You see, I do have a vested interest in my friend’s experience. Ever since my 19-year-old daughter began a college farming course, one animal at a time has disappeared from the Harris menu.
Ironically, when cows were on the syllabus and she was visiting slaughterhouses in Period Two on a Wednesday, for tea I had beef sausages waiting in batter, refusing to disguise themselves as toads.
Over Easter the traditional roast lamb lay guiltily in the oven as my daughter was off delivering triplets and bottle-feeding the ones the mother sheep had rejected. And the students have all been given one of the college chickens to name… and sadly my daughter didn’t call hers ‘casserole’, ‘coronation’ or even ‘nugget’.
Luckily, the syllabus doesn’t include duck plucking or fish farming so we can still enjoy a communal Chinese takeaway complete with crispy quackers, and she will happily sink a tuna pasta bake (so long as I buy dolphin friendly).
But it is another worrying issue – to add to sex, drugs, rock’n’roll and the internet – facing an increasing number of modern parents, as today’s youngsters become more aware of the health, environmental and ethical issues of swallowing our four and two legged friends. According to a report by Mintel, 20% of all 16-24 year olds are now not eating meat.

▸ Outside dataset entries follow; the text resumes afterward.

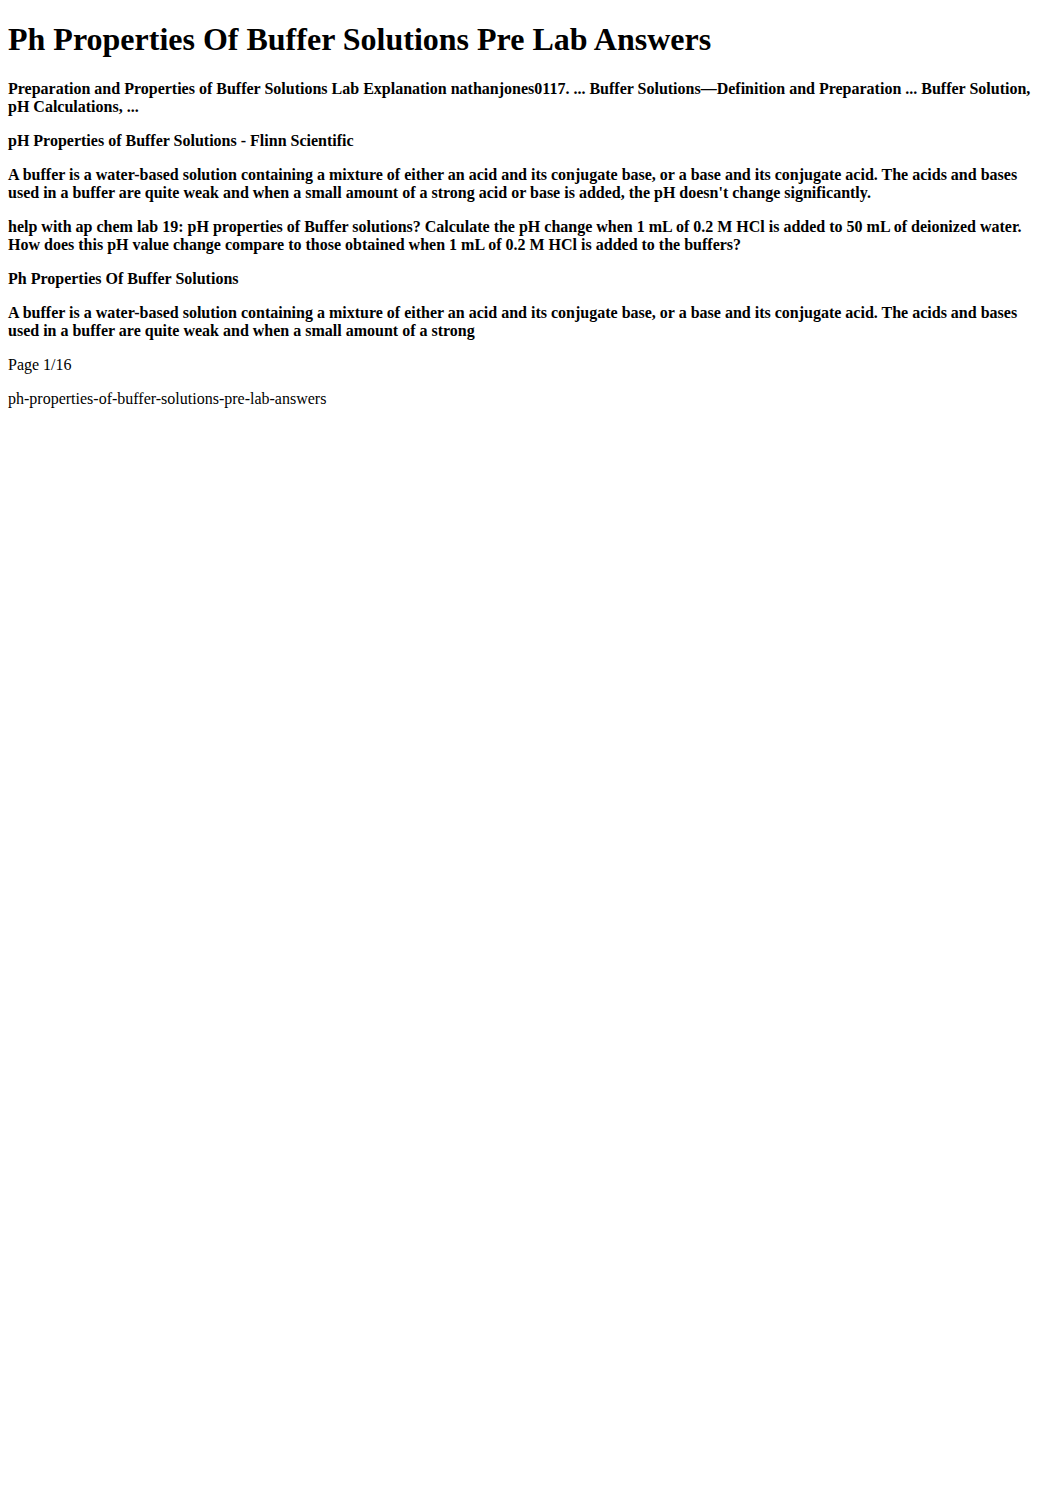Ph Properties Of Buffer Solutions Pre Lab Answers
Preparation and Properties of Buffer Solutions Lab Explanation nathanjones0117. ... Buffer Solutions—Definition and Preparation ... Buffer Solution, pH Calculations, ...
pH Properties of Buffer Solutions - Flinn Scientific
A buffer is a water-based solution containing a mixture of either an acid and its conjugate base, or a base and its conjugate acid. The acids and bases used in a buffer are quite weak and when a small amount of a strong acid or base is added, the pH doesn't change significantly.
help with ap chem lab 19: pH properties of Buffer solutions? Calculate the pH change when 1 mL of 0.2 M HCl is added to 50 mL of deionized water. How does this pH value change compare to those obtained when 1 mL of 0.2 M HCl is added to the buffers?
Ph Properties Of Buffer Solutions
A buffer is a water-based solution containing a mixture of either an acid and its conjugate base, or a base and its conjugate acid. The acids and bases used in a buffer are quite weak and when a small amount of a strong
Page 1/16
ph-properties-of-buffer-solutions-pre-lab-answers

One local mother is clear what’s at the root of her 15-year-old daughter’s dietary decision. “Recently they did a topic at school about the environment and the health issues concerning our Western diet and suddenly all our children came home condemning carnivores. It’s the latest fad!”
Confronted with the whiff of a bacon sandwich many will crumble and become ‘flexitarians’ –the latest scientific name for ‘fussy’, officially defined as ‘cutting back substantially on the amount of meat they eat… but not quite going the whole hog’.
For the minority that stick to their guns – and their couscous – doctors warn of the need to up the protein levels of teenagers with nuts, lentils, beans and all those other fibrous items guaranteed to set the pulses racing.
Then there’s that meat substitute which according to Mo Farah makes him run faster (one might ask where to...?) but does tend to resemble the worst of 70s school dinners crossed with dog food.
Personally, I respect anyone who can continue with a non-meat diet longer than it takes to pull a piece of pork. I also admire those parents who support their teenagers through thick and thin (actually is there such thing as a fat vegetarian?). I just worry that for some youngsters it’s less about health and ethics and more about making their parents jump through hoops (ideally spaghetti) so that they can be in with the ‘in crowd’.
And we all know what happens with fads. Just look at One Direction – one day they’re the hottest thing on the menu, and the next they’ve been left on the compost heap. There’s an interesting thought for our offspring to chew over, perhaps?